House - 17th century, Fethard, Co. Tipperary
Co. Tipperary |
House
At the eastern end of Main Street in Fethard, a pub called Lonergan's faces westward into the square with one feature that has quietly provoked architectural debate for decades: a large stone chimney stack on its southern gable.
The stack is substantial enough, and old enough in appearance, that it has long been cited as possible evidence of a structure predating 1700, which would make this one of the older surviving buildings in a town already well supplied with medieval remains.

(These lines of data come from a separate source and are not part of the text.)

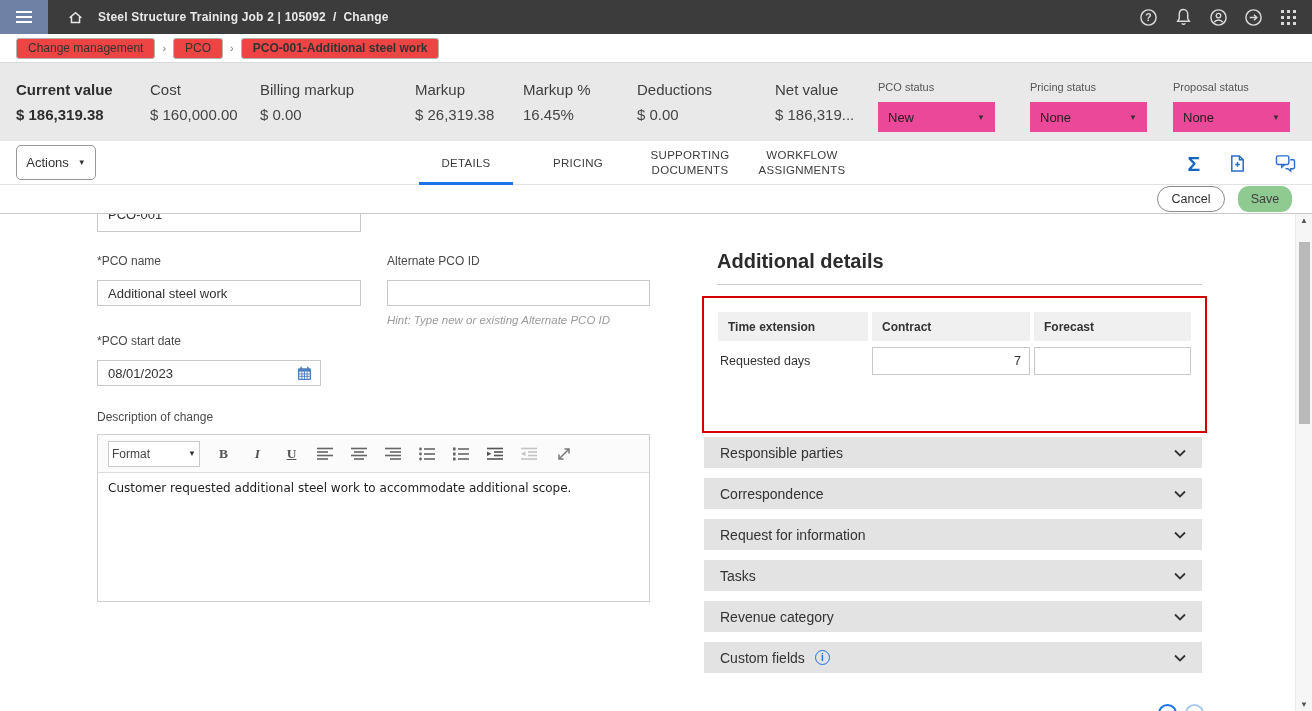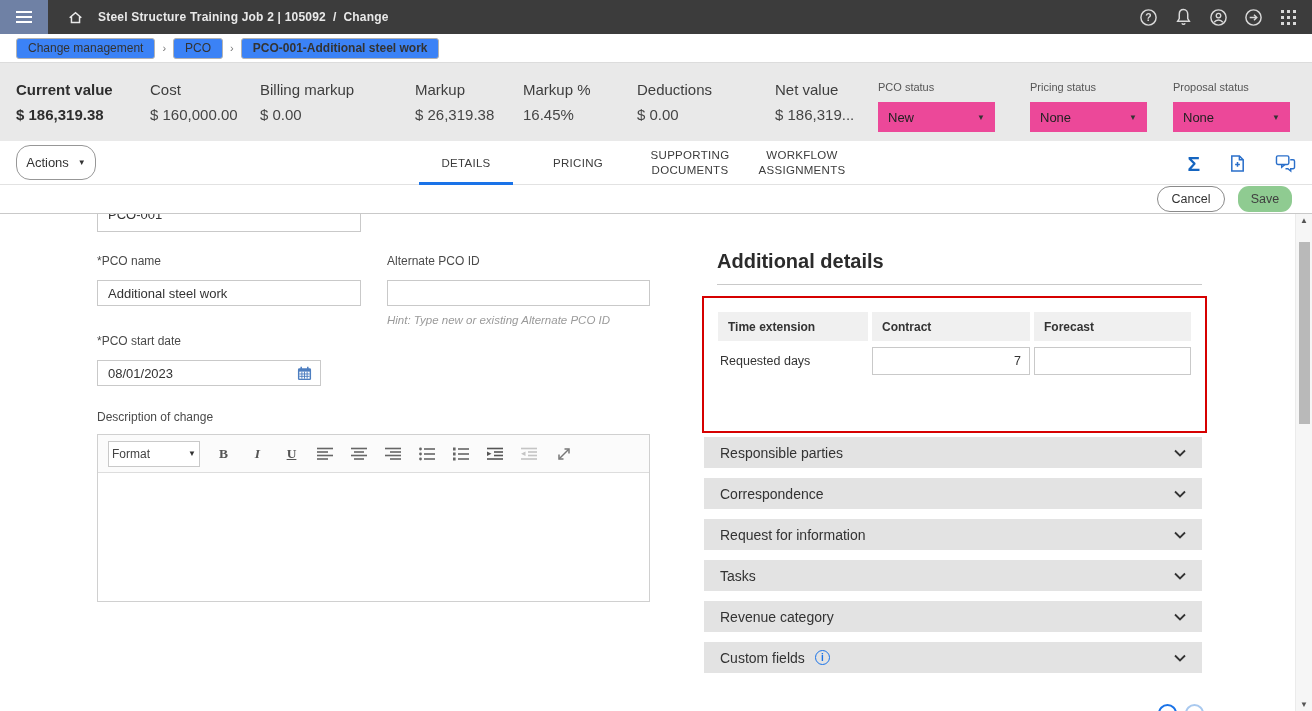--- a/index.html
+++ b/index.html
@@ -17,7 +17,7 @@
 
   
   .chips { position:absolute; top:34px; left:0; right:0; height:28px; background:#fff; display:flex; align-items:center; padding-left:16px; gap:7px; }
-  .chip { border:1px solid #b3b3b3; border-radius:3px; height:21px; display:flex; align-items:center; padding:0 11px; font-size:12px; color:#333; background:#3b82f6; cursor:pointer; white-space:nowrap; }
+  .chip { border:1px solid #b3b3b3; border-radius:3px; height:21px; display:flex; align-items:center; padding:0 11px; font-size:12px; color:#333; background:#ef4444; cursor:pointer; white-space:nowrap; }
   .chip.bold { font-weight:700; }
   .chip-sep { color:#777; font-size:11px; }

The building, formerly known as The Old Forge, was flagged by Craig and Garner in 1975 as having a notably heavy stack on its southern gable, and this detail was taken up again by Farrelly and FitzPatrick in 1993, who suggested it might point to a pre-1700 origin. The roof pitch is steep, another feature sometimes associated with earlier construction. However, an architectural assessment carried out in 2007 by Fallon found no structural evidence of a pre-1700 building on the site. Instead, the assessment proposed that the chimney stack originally belonged to the adjoining four-bay building immediately to the south, and that it was only later pressed into service for Lonergan's fireplaces through the northern side of the shared party wall. In other words, the feature most often cited as evidence of age may have arrived from next door rather than being original to the pub itself. The building has been modified and extended over the years, which complicates any reading of its fabric, but the chimney remains, doing its work on both sides of the wall regardless of which building it first belonged to.